Life was not that easy - sustaining such a life in 65-square-meter urban work holes, mostly underground with no daylight, like low-rent dungeons.

The consequences of a year of working dangerously in such conditions were numerous - gaining weight considerably, severe headaches, insulin resistance, and a prescription of antidepressants and sleeping pills. Ah yes, and the neurologist’s list of warnings about the need for exercise (Where?), proper diet (How?), and orderly sleep hours (When?). Believe me, a computer-locked life cannot mark a promising future for our young educated brains. This is no different than the working-class crushing cruelty of the industrial revolution ages. Workers of that time were like a cog in the wheel, and in our new age, the situation is no different where young professionals are nothing but just another brick in the wall.

So much for depression, and this is one part of the consumer side of the food chain. Interestingly, despite being strangled in such a vicious cycle, these young professionals are getting more and more aware of the threats facing the planet and the food world. Oh yes, when in jolly good times, they all indulged in plenty and abundance, enjoyed luxury as far as they could reach, traveled afar, and enjoyed business-fine dining, but now they feel there must be an end to such excessive consumerism.
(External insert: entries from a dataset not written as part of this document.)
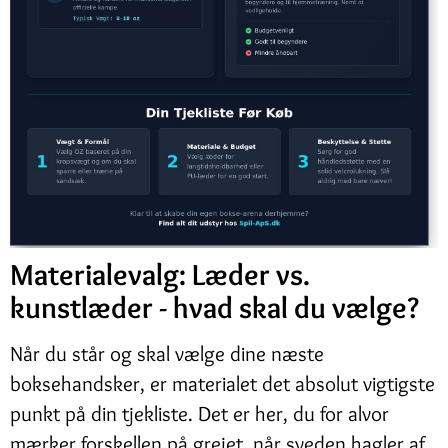
Materialevalg: Læder vs.
kunstlæder - hvad skal du vælge?
Når du står og skal vælge dine næste
boksehandsker, er materialet det absolut vigtigste
punkt på din tjekliste. Det er her, du for alvor
mærker forskellen på grejet, når sveden hagler af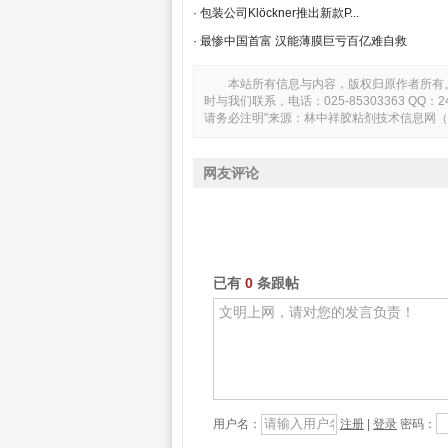
· 包装公司Klöckner推出新款P...
· 最惨中国首富 汉能薄膜巨亏百亿难自救
本站所有信息与内容，版权归原作者所有
时与我们联系，电话：025-85303363 Q
请务必注明"来源：林中祥胶粘剂技术信息网（www.ad
网友评论
已有
0
条跟帖
用户名：
注册
|
登录
密码：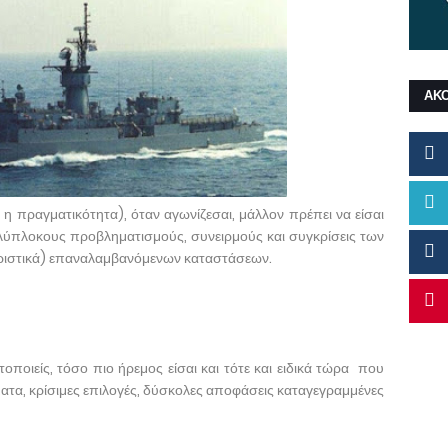
ΑΚ
 η πραγματικότητα), όταν αγωνίζεσαι, μάλλον πρέπει να είσαι
πολύπλοκους προβληματισμούς, συνειρμούς και συγκρίσεις των
υριστικά) επαναλαμβανόμενων καταστάσεων.
τοποιείς, τόσο πιο ήρεμος είσαι και τότε και ειδικά τώρα που
μματα, κρίσιμες επιλογές, δύσκολες αποφάσεις καταγεγραμμένες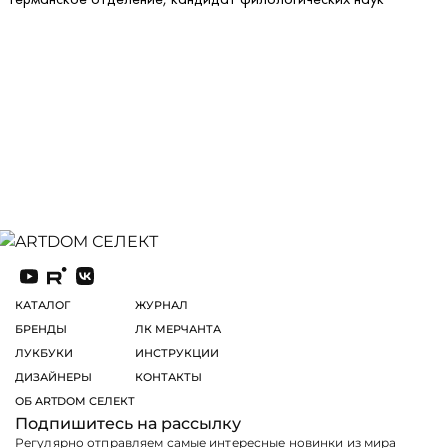
КАТАЛОГ
ЖУРНАЛ
БРЕНДЫ
ЛК МЕРЧАНТА
ЛУКБУКИ
ИНСТРУКЦИИ
ДИЗАЙНЕРЫ
КОНТАКТЫ
ОБ ARTDOM СЕЛЕКТ
Подпишитесь на рассылку
Регулярно отправляем самые интересные новинки из мира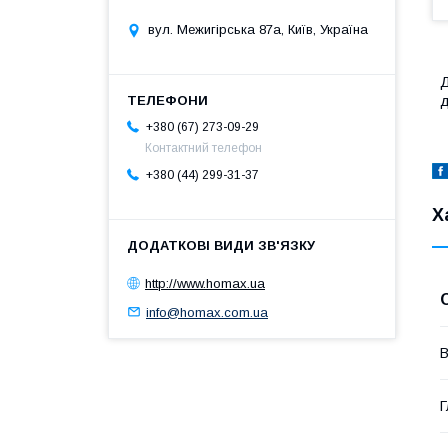
вул. Межигірська 87а, Київ, Україна
Д
д
+380 (67) 273-09-29
Контактний телефон
+380 (44) 299-31-37
Х
http://www.homax.ua
info@homax.com.ua
В
Г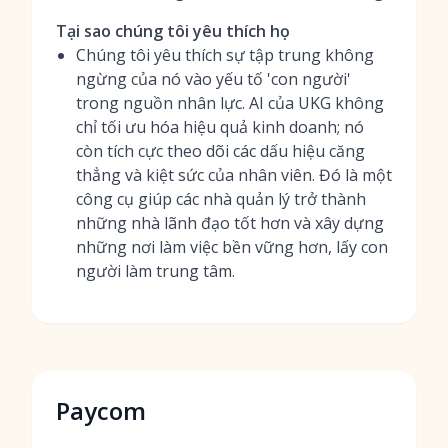
Tại sao chúng tôi yêu thích họ
Chúng tôi yêu thích sự tập trung không
ngừng của nó vào yếu tố 'con người'
trong nguồn nhân lực. AI của UKG không
chỉ tối ưu hóa hiệu quả kinh doanh; nó
còn tích cực theo dõi các dấu hiệu căng
thẳng và kiệt sức của nhân viên. Đó là một
công cụ giúp các nhà quản lý trở thành
những nhà lãnh đạo tốt hơn và xây dựng
những nơi làm việc bền vững hơn, lấy con
người làm trung tâm.
Paycom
All the benefits of the glittery business world are gone for many employees. They work to pay their rents and to afford takeaway foods. This consumerism is what actually makes them a cog in the wheel, after all. It is a dead-end.
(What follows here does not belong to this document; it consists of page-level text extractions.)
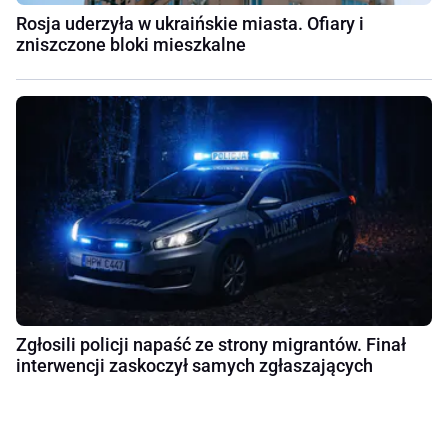
Rosja uderzyła w ukraińskie miasta. Ofiary i
zniszczone bloki mieszkalne
Zgłosili policji napaść ze strony migrantów. Finał
interwencji zaskoczył samych zgłaszających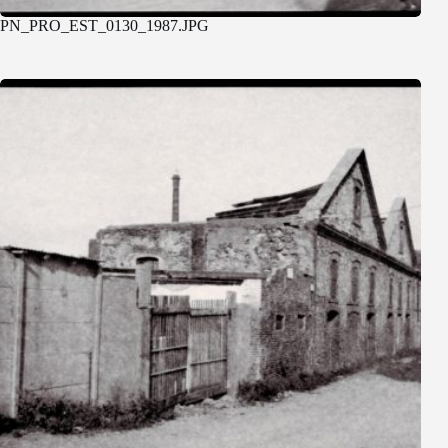
PN_PRO_EST_0130_1987.JPG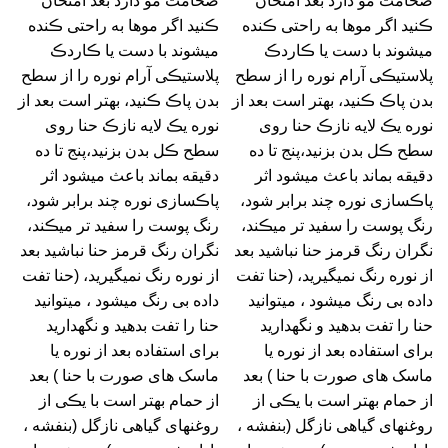
ضخامت مو دارد بعد امتحان
ضخامت مو دارد بعد امتحان
ڪنید اگر موها به راحتی ڪنده
ڪنید اگر موها به راحتی ڪنده
میشوند با دست یا ڪاردڪ
میشوند با دست یا ڪاردڪ
پلاستیڪی آرام نوره را از سطح
پلاستیڪی آرام نوره را از سطح
بدن پاڪ ڪنید، بهتر است بعد از
بدن پاڪ ڪنید، بهتر است بعد از
نوره یڪ لایه نازڪ حنا روی
نوره یڪ لایه نازڪ حنا روی
سطح ڪل بدن بزنید،پنج تا ده
سطح ڪل بدن بزنید،پنج تا ده
دقیقه بماند باعث میشود اثر
دقیقه بماند باعث میشود اثر
پاڪسازی نوره چند برابر شود،
پاڪسازی نوره چند برابر شود،
رنگ پوست را سفید تر میڪند،
رنگ پوست را سفید تر میڪند،
نگران رنگ قرمز حنا نباشید بعد
نگران رنگ قرمز حنا نباشید بعد
از نوره رنگ نمیگیرید، (حنا تفت
از نوره رنگ نمیگیرید، (حنا تفت
داده بی رنگ میشود ، میتوانید
داده بی رنگ میشود ، میتوانید
حنا را تفت بدهید و نگهدارید
حنا را تفت بدهید و نگهدارید
برای استفاده بعد از نوره یا
برای استفاده بعد از نوره یا
ماسک های صورت با حنا ) بعد
ماسک های صورت با حنا ) بعد
از حمام بهتر است با یڪی از
از حمام بهتر است با یڪی از
روغنهای گیاهی نازگل (بنفشه ،
روغنهای گیاهی نازگل (بنفشه ،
At the end of the day, we all need to see more of the producer side of our food rather than the consumer side. It is time to find virtue in the simple and the basic. Actually, simple food tastes far better in most cases, provided that the ingredients are right. But what is right? If you are an urban being, it is obvious that you cannot grow your own food. Then the right food choice is the one closest to you. Not necessarily geographically, but when the producer-consumer link is as direct as possible. We all know that it is not the producer that gets the profit from the food prices we pay; it is the intermediaries that market the food. When we find ways to buy from producers directly, we do not pay the added costs. Even if products bears the same price tag, at least all the benefits go to producers, and they have a decent income to sustain their existence. They can survive by our choice as consumers. As simple as that, we need to fortify our links as urban beings to rural communities by paying both respect and the price for the efforts made to produce whatever we eat.

Now, it is time to live the year 2021 responsibly!